The needs and situation, in 2014, might not have been very different had it not been for COVID

The CIOs and CTOs will do a good job of reducing IT spend and freeing up investment. The executive C-Suite needs to use their understanding to use this investment to achieve their organizational ambitions by scaling cloud to a wider business purpose.

Seeing the Larger Cloud Adoption picture

It is a matter of relative scale. IT budgets are usually up to 5-6% of revenue. A cost saving from this budget can only have a miniscule overall impact. Whereas, a 5% impact on top line revenue, would be dramatic for the enterprise. So, how about looking for an impact on sales, for example?

Now, cloud enables digital transformation. Cloud, as a platform, provides the ability to tap into a vibrant and capable growth-focused eco-system. Harnessing these capabilities, can help an organization reach the customer with new abilities, experiences and products; better, and quicker. But, how many of these companies claiming to be on the cloud actually do this? As a result, cost savings in IT is all that you achieve, and even that erodes over a period of time, and rapidly so.

Consider some simple examples from laggard sectors. Quick starts of close to real-time analytics for a supply chain provider, can have dramatic results in areas including transport, or warehouse status.

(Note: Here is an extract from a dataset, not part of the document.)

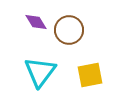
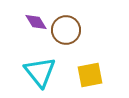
brown circle: moved 3 px left
cyan triangle: rotated 16 degrees counterclockwise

Same for spotting trends from historical data to understand capacity requirement.

How about understanding what sales mechanism or sales flow works (or not) for a sales agent in case of a life insurance company. And then being able to custom configure a product for a customer (within IRDAI boundaries, of course).

Similarly, reconfiguring (or resetting) machinery in a plant remotely through the cloud for, say, a food consumer products company running multiple plants across the company.

Or for an airline, it not only enables new proximity to the passenger but a host of operational benefits.

The Differentiator

Cloud can be a major competitive differentiator if one knows how to use it. Most surveys say that organizations which adopted cloud were more likely to obtain double-digit revenue growth compared to the non-adopters.

While adopting a cloud strategy, organizations must also revisit /reimagine their operating models, environments, and the type of skillsets they will need across the organization. This is necessary to maximise cost efficiency, enhance performance and deliver to the cloud’s huge innovation potential.

Many organizations still muddle up their relationship between cloud transformation and talent transformation. This is a people transformation enabled by cloud and data. It is about enabling those people who run the company and not the other way around.

Finally, it is about people, innovation, growth, efficiency and equally about planning to be a sustainable organization with lower carbon emissions by reducing energy consumption.

The impact of true cloud adoption is too wide, for the advocacy to be just the traditional CIO / CTO’s responsibility. The CEOs must take part to ensure they don’t miss out on the opportunity to reinvent and reimagine their businesses.